It was such a mess that Sony removed it from the PlayStation store and gave out refunds.
Yeah, my point was it wasn’t a broken mess (except on last Gen consoles), but the gaming community blew its flaws out of proportion.
The game you’re playing as a patient gamer is close to the original with some polish.
Couldbealeotard@lemmy.world 1 year ago
NuPNuA@lemm.ee 1 year ago
Sony did that bacuse they’ve suited laws about refunds in some parts of the world for years and CDPR inadvertently highlighted that. MS, Valve and GOG left the game up and issued refunds when requested as that should be a normal part of doing business.
Wrench@lemmy.world 1 year ago
Yes, I explicitly acknowledged that the last Gen console criticism was warranted.
ABCDE@lemmy.world 1 year ago
Or… your experience was different from that of others.
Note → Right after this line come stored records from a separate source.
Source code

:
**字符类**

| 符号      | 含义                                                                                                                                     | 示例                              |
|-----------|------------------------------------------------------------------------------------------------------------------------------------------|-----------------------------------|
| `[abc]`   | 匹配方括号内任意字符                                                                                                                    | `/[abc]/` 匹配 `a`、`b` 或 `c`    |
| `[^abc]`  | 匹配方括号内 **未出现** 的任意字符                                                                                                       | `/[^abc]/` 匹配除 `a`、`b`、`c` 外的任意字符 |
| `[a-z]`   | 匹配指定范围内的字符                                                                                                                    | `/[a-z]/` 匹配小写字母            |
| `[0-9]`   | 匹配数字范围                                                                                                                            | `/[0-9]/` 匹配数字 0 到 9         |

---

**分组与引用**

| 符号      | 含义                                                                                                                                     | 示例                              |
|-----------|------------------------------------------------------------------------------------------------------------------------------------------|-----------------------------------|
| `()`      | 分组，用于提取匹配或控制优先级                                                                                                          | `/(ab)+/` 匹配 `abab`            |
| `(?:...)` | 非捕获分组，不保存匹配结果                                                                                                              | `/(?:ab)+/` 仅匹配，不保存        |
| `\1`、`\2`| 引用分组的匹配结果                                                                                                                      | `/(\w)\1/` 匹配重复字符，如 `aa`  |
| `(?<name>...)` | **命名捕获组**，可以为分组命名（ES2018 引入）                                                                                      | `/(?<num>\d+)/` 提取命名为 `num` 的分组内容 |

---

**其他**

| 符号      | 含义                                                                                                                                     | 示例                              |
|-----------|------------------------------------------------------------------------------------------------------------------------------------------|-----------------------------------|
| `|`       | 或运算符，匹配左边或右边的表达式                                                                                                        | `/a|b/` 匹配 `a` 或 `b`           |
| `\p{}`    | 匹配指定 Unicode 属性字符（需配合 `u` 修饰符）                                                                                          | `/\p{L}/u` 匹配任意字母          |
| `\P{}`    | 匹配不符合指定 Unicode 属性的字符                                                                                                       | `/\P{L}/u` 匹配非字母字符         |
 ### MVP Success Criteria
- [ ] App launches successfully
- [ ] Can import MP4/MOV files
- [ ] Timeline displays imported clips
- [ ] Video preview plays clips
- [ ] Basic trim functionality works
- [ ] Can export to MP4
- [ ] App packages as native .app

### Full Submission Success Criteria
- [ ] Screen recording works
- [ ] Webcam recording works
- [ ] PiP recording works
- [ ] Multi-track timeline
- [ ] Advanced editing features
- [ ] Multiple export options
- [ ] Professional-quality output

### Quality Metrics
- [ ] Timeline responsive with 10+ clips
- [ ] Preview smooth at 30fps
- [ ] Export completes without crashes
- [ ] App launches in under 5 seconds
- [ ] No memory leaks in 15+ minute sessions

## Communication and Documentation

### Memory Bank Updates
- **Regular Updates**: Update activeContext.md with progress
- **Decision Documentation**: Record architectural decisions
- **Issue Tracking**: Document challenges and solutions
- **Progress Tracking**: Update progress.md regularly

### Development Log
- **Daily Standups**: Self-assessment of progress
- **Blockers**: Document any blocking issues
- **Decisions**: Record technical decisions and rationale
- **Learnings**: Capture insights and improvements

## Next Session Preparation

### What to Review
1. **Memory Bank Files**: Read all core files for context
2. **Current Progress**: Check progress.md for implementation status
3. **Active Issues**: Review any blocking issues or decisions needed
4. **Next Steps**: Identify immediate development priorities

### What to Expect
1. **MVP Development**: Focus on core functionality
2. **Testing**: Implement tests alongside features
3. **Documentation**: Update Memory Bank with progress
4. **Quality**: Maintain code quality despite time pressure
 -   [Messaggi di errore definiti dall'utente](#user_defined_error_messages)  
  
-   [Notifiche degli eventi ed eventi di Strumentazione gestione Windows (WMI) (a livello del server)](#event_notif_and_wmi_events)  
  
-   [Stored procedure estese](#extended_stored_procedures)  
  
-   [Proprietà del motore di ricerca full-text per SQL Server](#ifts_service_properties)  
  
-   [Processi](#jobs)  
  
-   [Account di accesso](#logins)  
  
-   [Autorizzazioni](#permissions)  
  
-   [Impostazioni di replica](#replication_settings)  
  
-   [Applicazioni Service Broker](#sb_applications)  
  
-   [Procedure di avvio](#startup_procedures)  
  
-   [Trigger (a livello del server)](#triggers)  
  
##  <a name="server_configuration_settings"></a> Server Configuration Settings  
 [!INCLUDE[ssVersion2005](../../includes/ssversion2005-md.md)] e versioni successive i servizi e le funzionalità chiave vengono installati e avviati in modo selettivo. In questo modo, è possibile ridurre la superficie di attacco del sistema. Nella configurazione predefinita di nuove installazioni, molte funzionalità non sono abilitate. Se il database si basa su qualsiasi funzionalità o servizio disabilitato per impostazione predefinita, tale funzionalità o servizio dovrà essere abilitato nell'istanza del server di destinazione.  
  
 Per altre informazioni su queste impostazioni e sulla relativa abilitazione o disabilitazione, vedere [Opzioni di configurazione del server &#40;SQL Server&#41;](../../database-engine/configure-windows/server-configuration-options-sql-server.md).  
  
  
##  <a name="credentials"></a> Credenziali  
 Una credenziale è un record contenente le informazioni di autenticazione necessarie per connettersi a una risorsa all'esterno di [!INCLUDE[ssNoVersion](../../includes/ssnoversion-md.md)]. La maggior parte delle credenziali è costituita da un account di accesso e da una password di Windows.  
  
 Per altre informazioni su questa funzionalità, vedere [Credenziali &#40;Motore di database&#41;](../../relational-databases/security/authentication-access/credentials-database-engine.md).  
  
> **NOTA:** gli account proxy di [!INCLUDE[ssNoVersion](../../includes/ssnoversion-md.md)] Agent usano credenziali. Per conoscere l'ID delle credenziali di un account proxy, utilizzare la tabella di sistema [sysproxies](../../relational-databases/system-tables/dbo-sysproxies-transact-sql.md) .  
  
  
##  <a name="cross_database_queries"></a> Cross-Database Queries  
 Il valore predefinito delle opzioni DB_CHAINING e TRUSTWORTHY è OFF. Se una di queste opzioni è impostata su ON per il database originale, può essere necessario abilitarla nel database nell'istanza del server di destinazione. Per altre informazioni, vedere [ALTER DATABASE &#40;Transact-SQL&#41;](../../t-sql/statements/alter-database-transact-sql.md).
I had some weird glitches in a boss fight early on which made it difficult or impossible to progress.
Wrench@lemmy.world 1 year ago
And yet, any Bethseda game has the same or worse kind of “game breaking” bugs, and gets away with it from a community backlash perspective.
I never had a bug in CP77 that broke progression. I had one boss get stuck in an elevator that made him trivial to kill.
In skyrim, I had to search up console commands to reset main quest lines that were otherwise completely broken, and commands to restore companions forever lost. And those were common experiences.
My point is that the community reaction was completely overblown when compared to other, very comparable, open world games. CP77 certainly had bugs and areas of improvement. But listening to the community, you’d think the whole thing was a dumpster fire, which it simply wasn’t. And my response was to someone who didn’t play it at release, saying that their opinion of the game being a dumsterfire was “correct”, without any frame of reference besides the community backlash.
ABCDE@lemmy.world 1 year ago
I did play it at release. CP77 isn’t very openworld, yet I had very few bugs in Skyrim on 360.